• **Records for processing**
★ ★ ★ ★ ★

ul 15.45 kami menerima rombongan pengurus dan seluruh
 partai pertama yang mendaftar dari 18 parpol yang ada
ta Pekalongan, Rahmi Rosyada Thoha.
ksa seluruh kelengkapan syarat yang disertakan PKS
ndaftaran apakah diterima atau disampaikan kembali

★ ★ ★ ★ ★

• **Work task**
Can you copy every line of the records above word for word, keeping each line as it stands?

• **Answer to this exercise**
ul 15.45 kami menerima rombongan pengurus dan seluruh
 partai pertama yang mendaftar dari 18 parpol yang ada
ta Pekalongan, Rahmi Rosyada Thoha.
ksa seluruh kelengkapan syarat yang disertakan PKS
ndaftaran apakah diterima atau disampaikan kembali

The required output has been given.